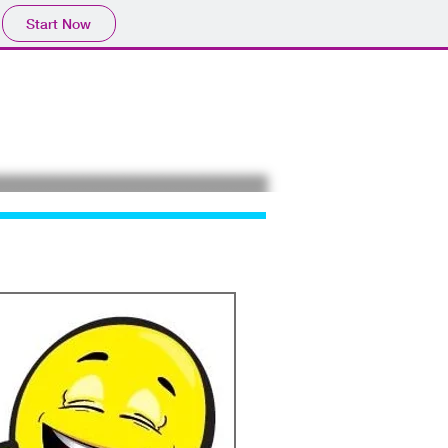
Start Now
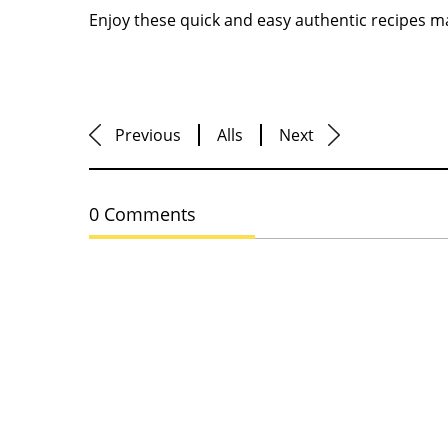
Enjoy these quick and easy authentic recipes m
Previous
Alls
Next
0 Comments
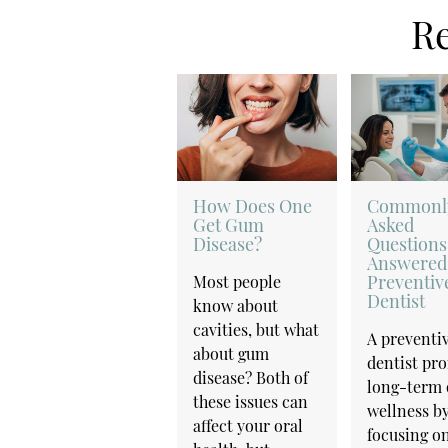
Re
How Does One
Commonl
Get Gum
Asked
Disease?
Questions
Answered
Preventiv
Most people
Dentist
know about
cavities, but what
A preventi
about gum
dentist pr
disease? Both of
long-term 
these issues can
wellness b
affect your oral
focusing on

········

## Exercise objective
From the line containing "cavities, but what" through the final line of the listing above, retype every line exactly; leave out everything else.

## Worked solution
cavities, but what
A preventi
about gum
dentist pr
disease? Both of
long-term 
these issues can
wellness b
affect your oral
focusing on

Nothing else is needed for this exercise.